The Gaia pictogram … and all because ‘Mother is crying’. Its crooked appearance — at least according to Doug Bower — came about due to circle maker Dave Chorley having had a little tipple before entering the field. Photograph by Busty Taylor.

Today’s circle makers are neither elderly or, outside of Somerset, alcoholics. They tend to be rather unexciting people with normal jobs and an interest in experiential art. It remains to be seen how elderly men with alcohol addictions could produce some of the elaborate crop circles seen in the fields in recent times.


Not one we hear so much anymore, but there were accusations that ‘men from the local UFO club’ were making crop circles ‘to speak to the aliens’. Perhaps it’s coincidence, but we’re wondering if this is a misinterpretation of the actions of circle makers UBI who made circles to communicate with what they believed to be paranormal, ‘genuine’ circle makers. Whatever the truth, do UFO clubs even exist anymore?


We’ve all heard claims that mysterious black helicopters have been involved in the making of crop circles in the Vale of Pewsey. The Croppie has even heard rumours that members of the military have been seen close to particular crop circles, ordering croppies to stay away. Yet again, this is something that doesn’t happen. However, what The Croppie does possess are anecdotes from people who have been employed by the armed forces in the fairly recent past. One involves an individual who was a pilot in the Army Air Corps. This person explained that the Vale of Pewsey was then a well-frequented training area at day and night. It was apparently far from unusual for pilots and gunners to observe the shapes of circle makers on night vision equipment. This source explains that pilots would sometimes, on rare occasions and for their own amusement, spook circle makers by flying low over the fields in which they were working.


Humanity is a curious species and some people are so desperate to impress others that they make the most bizarre claims.

Has he helped? We don’t know, but it seems everyone else has.

Through these pages and our Instagram account, we’ve encountered a fair few wannabe circle makers who’ve talked the talk without having ever made the walk. They used to work with this or that team or individual. Funny how they never worked with people whose names have not made it into the public domain. They’ve made Milk Hill 2001 (a popular claim with bullshitters, it must be said), the 1996 Julia Set … you name it, they’ve done it. We’re not exactly sure who they’re trying to impress, but it isn’t working.


‘Pranksters’ is another label unfairly attached to the memory of Doug Bower and Dave Chorley. It reduces their work to a joke, when they were artists in their own right, surprised at their success as they led their audience on a dance via an ever evolving phenomenon.

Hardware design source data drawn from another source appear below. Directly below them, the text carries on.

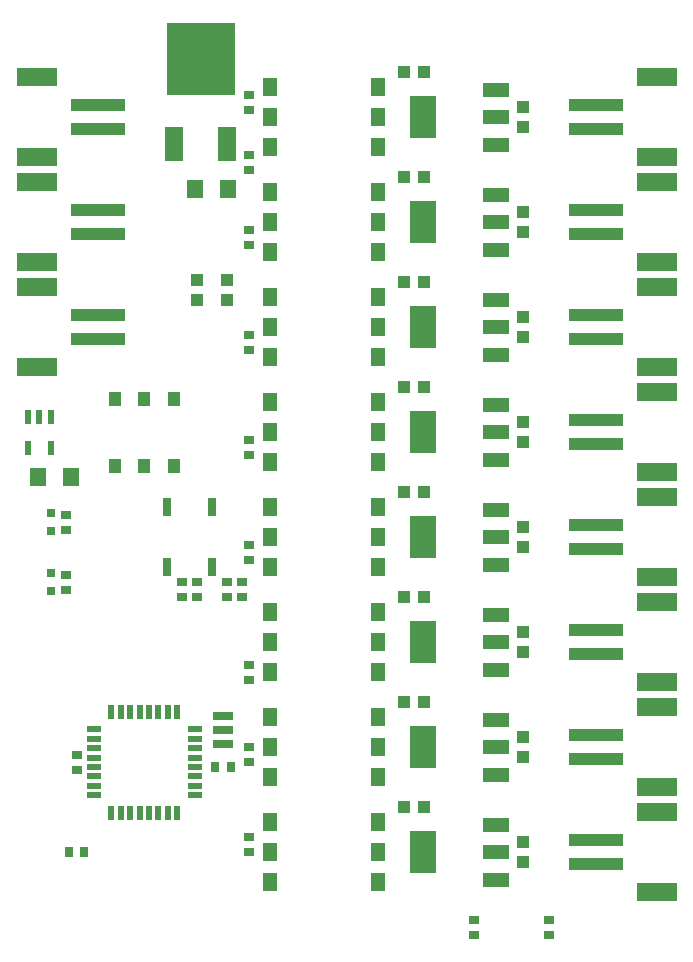
<source format=gbr>
G04 EAGLE Gerber RS-274X export*
G75*
%MOMM*%
%FSLAX34Y34*%
%LPD*%
%INSolderpaste Top*%
%IPPOS*%
%AMOC8*
5,1,8,0,0,1.08239X$1,22.5*%
G01*
%ADD10R,0.900000X0.700000*%
%ADD11R,0.800000X0.800000*%
%ADD12R,1.400000X1.600000*%
%ADD13R,0.700000X0.900000*%
%ADD14R,1.270000X0.558800*%
%ADD15R,0.558800X1.270000*%
%ADD16R,4.600000X1.000000*%
%ADD17R,3.400000X1.600000*%
%ADD18R,0.762000X1.524000*%
%ADD19R,0.550000X1.200000*%
%ADD20R,1.700000X0.700000*%
%ADD21R,1.100000X1.000000*%
%ADD22R,1.270000X1.524000*%
%ADD23R,1.000000X1.100000*%
%ADD24R,1.600000X3.000000*%
%ADD25R,5.800000X6.200000*%
%ADD26R,2.235200X1.219200*%
%ADD27R,2.200000X3.600000*%
%ADD28R,1.000000X1.150000*%


D10*
X57150Y184300D03*
X57150Y171300D03*
X47625Y374500D03*
X47625Y387500D03*
D11*
X34925Y388500D03*
X34925Y373500D03*
D12*
X24100Y419100D03*
X52100Y419100D03*
D10*
X158750Y330350D03*
X158750Y317350D03*
D13*
X174475Y173800D03*
X187475Y173800D03*
D14*
X157226Y149800D03*
X157226Y157800D03*
X157226Y165800D03*
X157226Y173800D03*
X157226Y181800D03*
X157226Y189800D03*
X157226Y197800D03*
X157226Y205800D03*
D15*
X142300Y220726D03*
X134300Y220726D03*
X126300Y220726D03*
X118300Y220726D03*
X110300Y220726D03*
X102300Y220726D03*
X94300Y220726D03*
X86300Y220726D03*
D14*
X71374Y205800D03*
X71374Y197800D03*
X71374Y189800D03*
X71374Y181800D03*
X71374Y173800D03*
X71374Y165800D03*
X71374Y157800D03*
X71374Y149800D03*
D15*
X86300Y134874D03*
X94300Y134874D03*
X102300Y134874D03*
X110300Y134874D03*
X118300Y134874D03*
X126300Y134874D03*
X134300Y134874D03*
X142300Y134874D03*
D11*
X34925Y337700D03*
X34925Y322700D03*
D10*
X47625Y323700D03*
X47625Y336700D03*
X146050Y317350D03*
X146050Y330350D03*
D16*
X75100Y625000D03*
X75100Y645000D03*
D17*
X23100Y601000D03*
X23100Y669000D03*
D16*
X75100Y713900D03*
X75100Y733900D03*
D17*
X23100Y689900D03*
X23100Y757900D03*
D18*
X133350Y342900D03*
X133350Y393700D03*
X171450Y342900D03*
X171450Y393700D03*
D16*
X75100Y536100D03*
X75100Y556100D03*
D17*
X23100Y512100D03*
X23100Y580100D03*
D19*
X34900Y470201D03*
X25400Y470201D03*
X15900Y470201D03*
X15900Y444199D03*
X34900Y444199D03*
D20*
X180975Y192975D03*
X180975Y204975D03*
X180975Y216975D03*
D21*
X334400Y139700D03*
X351400Y139700D03*
D16*
X496400Y111600D03*
X496400Y91600D03*
D17*
X548400Y135600D03*
X548400Y67600D03*
D22*
X220980Y127000D03*
X220980Y101600D03*
X220980Y76200D03*
X312420Y76200D03*
X312420Y101600D03*
X312420Y127000D03*
D10*
X203200Y114450D03*
X203200Y101450D03*
D23*
X434975Y110100D03*
X434975Y93100D03*
D10*
X203200Y692300D03*
X203200Y679300D03*
D12*
X157450Y663575D03*
X185450Y663575D03*
D24*
X139125Y701300D03*
X184725Y701300D03*
D25*
X161925Y773100D03*
D23*
X158750Y586350D03*
X158750Y569350D03*
X184150Y569350D03*
X184150Y586350D03*
D21*
X334400Y228600D03*
X351400Y228600D03*
D16*
X496400Y200500D03*
X496400Y180500D03*
D17*
X548400Y224500D03*
X548400Y156500D03*
D22*
X220980Y215900D03*
X220980Y190500D03*
X220980Y165100D03*
X312420Y165100D03*
X312420Y190500D03*
X312420Y215900D03*
D10*
X203200Y177650D03*
X203200Y190650D03*
D23*
X434975Y199000D03*
X434975Y182000D03*
D21*
X334400Y317500D03*
X351400Y317500D03*
D16*
X496400Y289400D03*
X496400Y269400D03*
D17*
X548400Y313400D03*
X548400Y245400D03*
D22*
X220980Y304800D03*
X220980Y279400D03*
X220980Y254000D03*
X312420Y254000D03*
X312420Y279400D03*
X312420Y304800D03*
D10*
X203200Y247500D03*
X203200Y260500D03*
D23*
X434975Y287900D03*
X434975Y270900D03*
D21*
X334400Y406400D03*
X351400Y406400D03*
D16*
X496400Y378300D03*
X496400Y358300D03*
D17*
X548400Y402300D03*
X548400Y334300D03*
D22*
X220980Y393700D03*
X220980Y368300D03*
X220980Y342900D03*
X312420Y342900D03*
X312420Y368300D03*
X312420Y393700D03*
D10*
X203200Y349100D03*
X203200Y362100D03*
D23*
X434975Y376800D03*
X434975Y359800D03*
D21*
X334400Y495300D03*
X351400Y495300D03*
D16*
X496400Y467200D03*
X496400Y447200D03*
D17*
X548400Y491200D03*
X548400Y423200D03*
D22*
X220980Y482600D03*
X220980Y457200D03*
X220980Y431800D03*
X312420Y431800D03*
X312420Y457200D03*
X312420Y482600D03*
D10*
X203200Y438000D03*
X203200Y451000D03*
D23*
X434975Y465700D03*
X434975Y448700D03*
D21*
X334400Y584200D03*
X351400Y584200D03*
D16*
X496400Y556100D03*
X496400Y536100D03*
D17*
X548400Y580100D03*
X548400Y512100D03*
D22*
X220980Y571500D03*
X220980Y546100D03*
X220980Y520700D03*
X312420Y520700D03*
X312420Y546100D03*
X312420Y571500D03*
D10*
X203200Y526900D03*
X203200Y539900D03*
D23*
X434975Y554600D03*
X434975Y537600D03*
D21*
X334400Y673100D03*
X351400Y673100D03*
D16*
X496400Y645000D03*
X496400Y625000D03*
D17*
X548400Y669000D03*
X548400Y601000D03*
D22*
X220980Y660400D03*
X220980Y635000D03*
X220980Y609600D03*
X312420Y609600D03*
X312420Y635000D03*
X312420Y660400D03*
D10*
X203200Y615800D03*
X203200Y628800D03*
D23*
X434975Y643500D03*
X434975Y626500D03*
D21*
X334400Y762000D03*
X351400Y762000D03*
D16*
X496400Y733900D03*
X496400Y713900D03*
D17*
X548400Y757900D03*
X548400Y689900D03*
D22*
X220980Y749300D03*
X220980Y723900D03*
X220980Y698500D03*
X312420Y698500D03*
X312420Y723900D03*
X312420Y749300D03*
D10*
X203200Y743100D03*
X203200Y730100D03*
D23*
X434975Y732400D03*
X434975Y715400D03*
D26*
X411988Y78486D03*
X411988Y101600D03*
X411988Y124714D03*
D27*
X350010Y101600D03*
D26*
X411988Y167386D03*
X411988Y190500D03*
X411988Y213614D03*
D27*
X350010Y190500D03*
D26*
X411988Y256286D03*
X411988Y279400D03*
X411988Y302514D03*
D27*
X350010Y279400D03*
D26*
X411988Y345186D03*
X411988Y368300D03*
X411988Y391414D03*
D27*
X350010Y368300D03*
D26*
X411988Y434086D03*
X411988Y457200D03*
X411988Y480314D03*
D27*
X350010Y457200D03*
D26*
X411988Y522986D03*
X411988Y546100D03*
X411988Y569214D03*
D27*
X350010Y546100D03*
D26*
X411988Y611886D03*
X411988Y635000D03*
X411988Y658114D03*
D27*
X350010Y635000D03*
D26*
X411988Y700786D03*
X411988Y723900D03*
X411988Y747014D03*
D27*
X350010Y723900D03*
D28*
X139300Y485450D03*
X114300Y485450D03*
X89300Y485450D03*
X139300Y428950D03*
X114300Y428950D03*
X89300Y428950D03*
D13*
X50650Y101600D03*
X63650Y101600D03*
D10*
X457200Y31600D03*
X457200Y44600D03*
X393700Y44600D03*
X393700Y31600D03*
X196850Y330350D03*
X196850Y317350D03*
X184150Y317350D03*
X184150Y330350D03*
M02*

</source>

The tag is still slapped on contemporary circle makers. None of them that The Croppie knows are jokers. Instead, they enter fields, perform their work and stay silent. They are not attempting to convince the world that any one particular thing or another made their crop circles. Rather, they leave their work open to individual interpretation. That’s experiential art, not a prank.

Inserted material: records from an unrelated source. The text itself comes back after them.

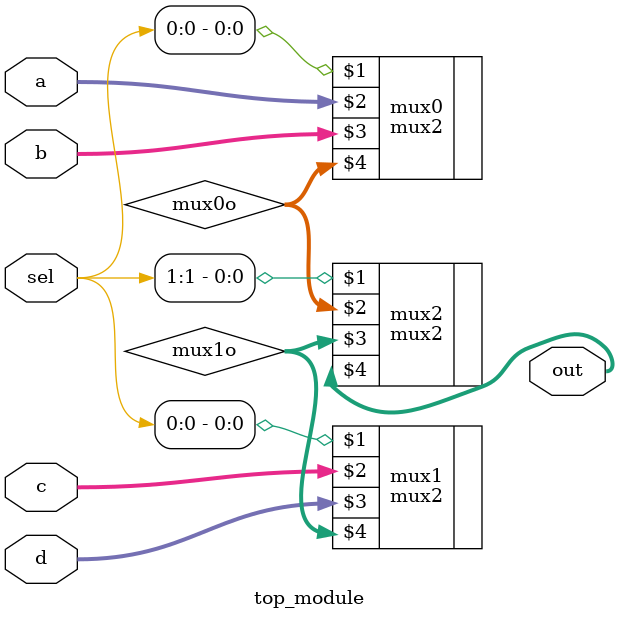
<source format=v>
module top_module (
    input [1:0] sel,
    input [7:0] a,
    input [7:0] b,
    input [7:0] c,
    input [7:0] d,
    output [7:0] out  ); //

    wire [7:0] mux0o, mux1o;
    mux2 mux0 ( sel[0],    a,    b, mux0o );
    mux2 mux1 ( sel[0],    c,    d, mux1o );
    mux2 mux2 ( sel[1], mux0o, mux1o,  out );

endmodule

</source>
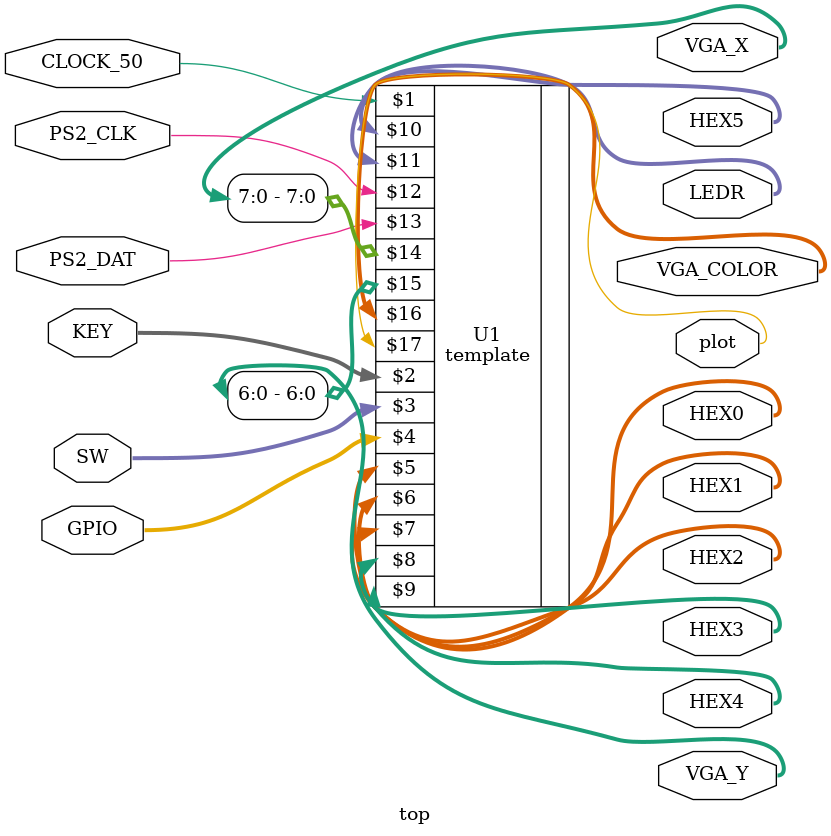
<source format=v>

`include "resolution.v" // determine VGA resolution
 
`default_nettype none

module top (CLOCK_50, KEY, SW, GPIO, HEX0, HEX1, HEX2, HEX3, HEX4, HEX5, LEDR,
            PS2_CLK, PS2_DAT, VGA_X, VGA_Y, VGA_COLOR, plot);


    input  wire         CLOCK_50;   // DE-series 50 MHz clock signal
    input  wire [ 3: 0] KEY;        // DE-series pushbuttons
    input  wire [ 9: 0] SW;         // DE-series switches
    inout  wire [31: 0] GPIO;       // DE-series 40-pin header
    output wire [ 6: 0] HEX0;       // DE-series HEX displays
    output wire [ 6: 0] HEX1;
    output wire [ 6: 0] HEX2;
    output wire [ 6: 0] HEX3;
    output wire [ 6: 0] HEX4;
    output wire [ 6: 0] HEX5;
    output wire [ 9: 0] LEDR;       // DE-series LEDs

    inout  wire         PS2_CLK;    // PS/2 Clock
    inout  wire         PS2_DAT;    // PS/2 Data

    output wire [ 9: 0] VGA_X;      // "VGA" column
    output wire [ 8: 0] VGA_Y;      // "VGA" row
    output wire [ 23: 0] VGA_COLOR; // "VGA pixel" colour (0-7)
    output wire         plot;       // "Pixel" is drawn when this is pulsed

    parameter n = `ifdef VGA_640_480 10 `elsif VGA_320_240 9 `else 8 `endif ; // VGA x bitwidth
    template U1 (CLOCK_50, KEY, SW, GPIO, HEX0, HEX1, HEX2, HEX3, HEX4, HEX5, LEDR,
                 PS2_CLK, PS2_DAT, VGA_X[n-1:0], VGA_Y[n-2:0], VGA_COLOR, plot);
    
endmodule


</source>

Yes, we all know the man in the pub who sits on a stool at the bar, sharing his experiences of the crop circles he’s made. If it’s not him, then we hear all about ‘my mate who makes them’. Invariably, these tales are utter crap and are tantamount to a cry for attention, something a circle maker known to The Croppie can attest to:

‘I’ve experienced it on a few occasions now where I’ve been sat in a pub garden and I’ve heard people claiming responsiblity for crop circles I know were nothing to do with them. How do I know? I was there in the field that night when they weren’t. I sometimes want to call them out but I never do. It’s more interesting to just listen and let the legend grow.’